Statistical, or pseudo-statistical are everywhere around us. Many of the media articles quoting statistical or survey data are accompanied by graphs, and statistical graphs are also essential part of scientific and business reports.
But are all statistical graphs useful? How to rate a graph one sees and how to know that a graph one made is useful to others?
A good graph makes it easier for the reader to understand the content and interpret the meaning of the information, while at the same time staying faithful to the data. Bad graphs are either unclear and hard to decipher, or distort and manipulate the data.
Graphs should be clear and not require extra effort to decode: Is it clear what the axes and data series represent? Is there enough information to be clear but not too much so the graph is not too busy or cluttered? Are colours and patterns used easy to tell apart?
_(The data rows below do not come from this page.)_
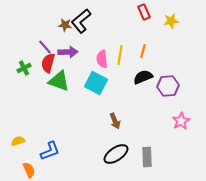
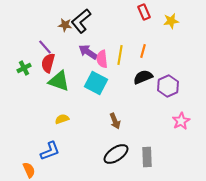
purple arrow: moved 20 px right; rotated 144 degrees counterclockwise
purple hexagon: rotated 20 degrees counterclockwise
yellow semicircle: moved 44 px right, 22 px up
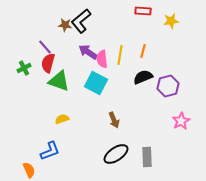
red rectangle: moved 1 px left, 1 px up; rotated 63 degrees counterclockwise
purple hexagon: rotated 10 degrees clockwise
brown arrow: moved 1 px left, 1 px up
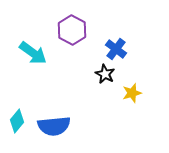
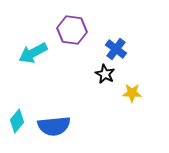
purple hexagon: rotated 20 degrees counterclockwise
cyan arrow: rotated 116 degrees clockwise
yellow star: rotated 18 degrees clockwise
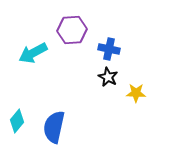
purple hexagon: rotated 12 degrees counterclockwise
blue cross: moved 7 px left; rotated 25 degrees counterclockwise
black star: moved 3 px right, 3 px down
yellow star: moved 4 px right
blue semicircle: moved 1 px down; rotated 108 degrees clockwise
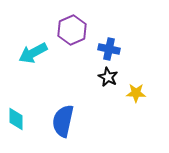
purple hexagon: rotated 20 degrees counterclockwise
cyan diamond: moved 1 px left, 2 px up; rotated 40 degrees counterclockwise
blue semicircle: moved 9 px right, 6 px up
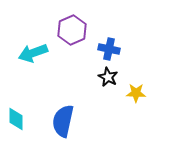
cyan arrow: rotated 8 degrees clockwise
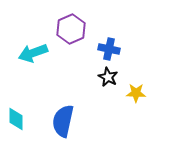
purple hexagon: moved 1 px left, 1 px up
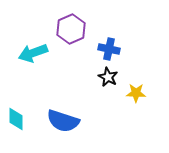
blue semicircle: rotated 84 degrees counterclockwise
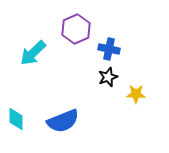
purple hexagon: moved 5 px right
cyan arrow: rotated 24 degrees counterclockwise
black star: rotated 24 degrees clockwise
yellow star: moved 1 px down
blue semicircle: rotated 40 degrees counterclockwise
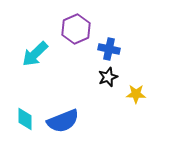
cyan arrow: moved 2 px right, 1 px down
cyan diamond: moved 9 px right
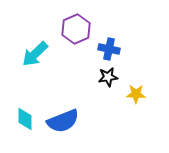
black star: rotated 12 degrees clockwise
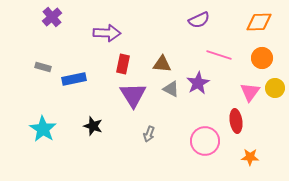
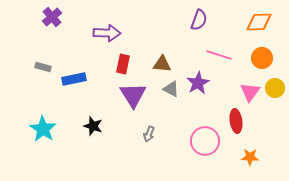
purple semicircle: rotated 45 degrees counterclockwise
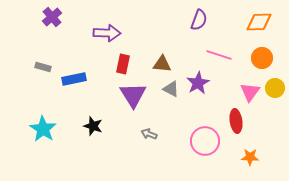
gray arrow: rotated 91 degrees clockwise
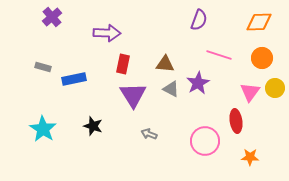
brown triangle: moved 3 px right
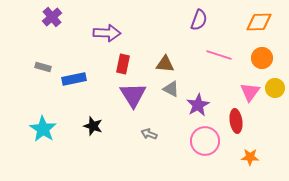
purple star: moved 22 px down
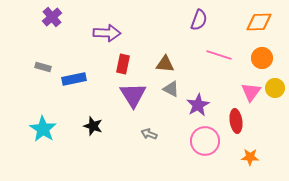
pink triangle: moved 1 px right
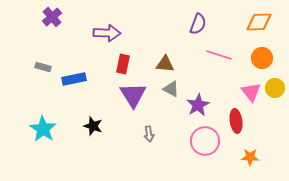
purple semicircle: moved 1 px left, 4 px down
pink triangle: rotated 15 degrees counterclockwise
gray arrow: rotated 119 degrees counterclockwise
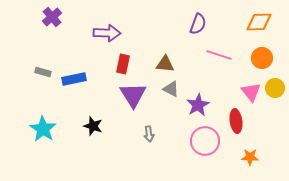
gray rectangle: moved 5 px down
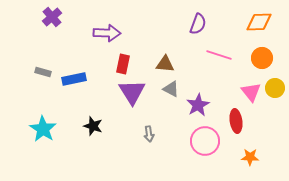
purple triangle: moved 1 px left, 3 px up
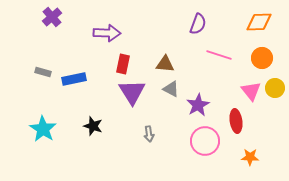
pink triangle: moved 1 px up
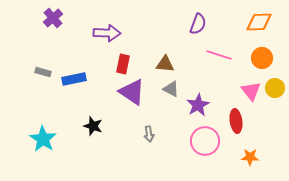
purple cross: moved 1 px right, 1 px down
purple triangle: rotated 24 degrees counterclockwise
cyan star: moved 10 px down
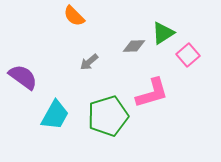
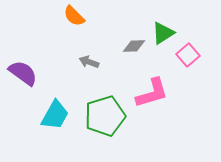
gray arrow: rotated 60 degrees clockwise
purple semicircle: moved 4 px up
green pentagon: moved 3 px left
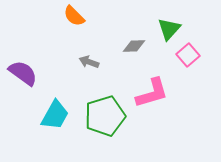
green triangle: moved 6 px right, 4 px up; rotated 15 degrees counterclockwise
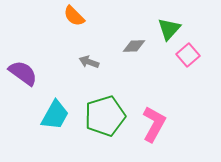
pink L-shape: moved 2 px right, 31 px down; rotated 45 degrees counterclockwise
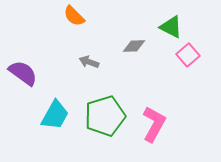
green triangle: moved 2 px right, 2 px up; rotated 45 degrees counterclockwise
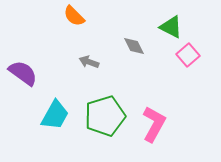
gray diamond: rotated 65 degrees clockwise
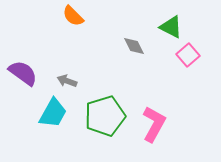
orange semicircle: moved 1 px left
gray arrow: moved 22 px left, 19 px down
cyan trapezoid: moved 2 px left, 2 px up
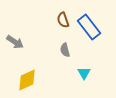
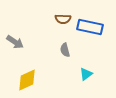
brown semicircle: moved 1 px up; rotated 70 degrees counterclockwise
blue rectangle: moved 1 px right; rotated 40 degrees counterclockwise
cyan triangle: moved 2 px right, 1 px down; rotated 24 degrees clockwise
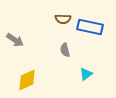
gray arrow: moved 2 px up
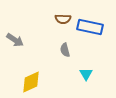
cyan triangle: rotated 24 degrees counterclockwise
yellow diamond: moved 4 px right, 2 px down
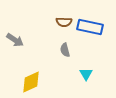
brown semicircle: moved 1 px right, 3 px down
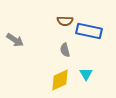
brown semicircle: moved 1 px right, 1 px up
blue rectangle: moved 1 px left, 4 px down
yellow diamond: moved 29 px right, 2 px up
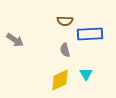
blue rectangle: moved 1 px right, 3 px down; rotated 15 degrees counterclockwise
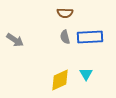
brown semicircle: moved 8 px up
blue rectangle: moved 3 px down
gray semicircle: moved 13 px up
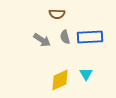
brown semicircle: moved 8 px left, 1 px down
gray arrow: moved 27 px right
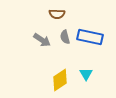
blue rectangle: rotated 15 degrees clockwise
yellow diamond: rotated 10 degrees counterclockwise
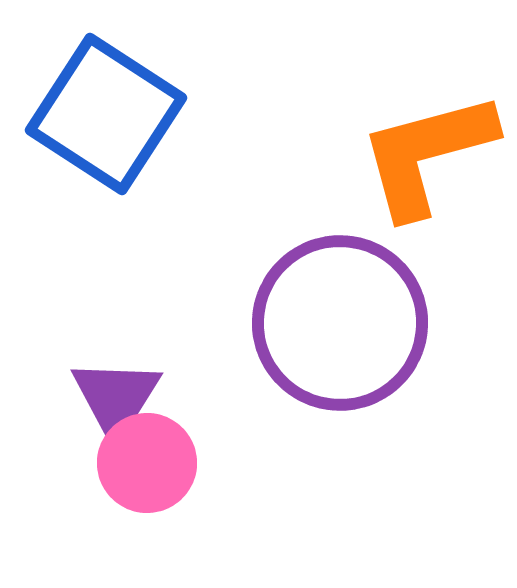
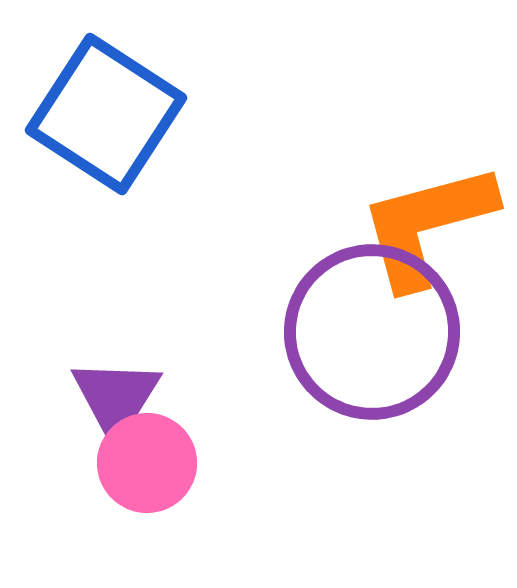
orange L-shape: moved 71 px down
purple circle: moved 32 px right, 9 px down
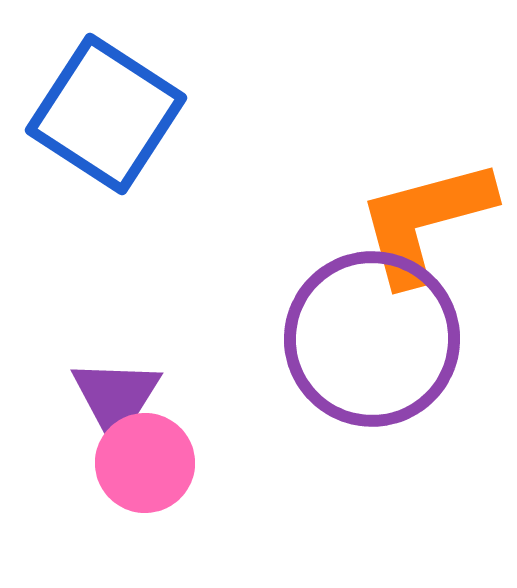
orange L-shape: moved 2 px left, 4 px up
purple circle: moved 7 px down
pink circle: moved 2 px left
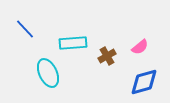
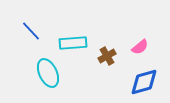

There should be a legend for anything that has more than one series, and axes should be clearly described with what they represent and units of measurement.
Graphs should be of the type and style suited to the character of the data and commonly used . For example, figures in a pie chart have to add to 100%. Time is usually represented on the horizontal axis and moving it onto the vertical one will make people struggle.
Points of crossing of the axes should be clear: it’s normally assumed to be at zero, and if it’s not it should be made clear what the intersection point is.
The distances on the graph should be proportional to the distances in data. If there is a need to “condense” the data, a clearly indicated log scale should be used, not a manipulation that means that an inch at some point of the scale means twice as much as an inch at another point.
Any differences depicted, and particularly, any differences emphasised in the graph should be statistically significant. Scientific papers often present graphs regardless of whether the results obtained in the experiment were statistically significant, but this should be avoided in graphs for popular science books or media use.
Differences should not be emphasised unduly and by distorting the scales or picking a chart format that would do that.
All relevant data should be presented in the graph, but no irrelevant data should be shown. A good graph is a balanced trade off between relevance and completeness.
Graphs with two Y axes should be avoided, unless there is a clear relationship between two variables represented on those axes and unless this relationship would not be prone to distortion by manipulating the scales used.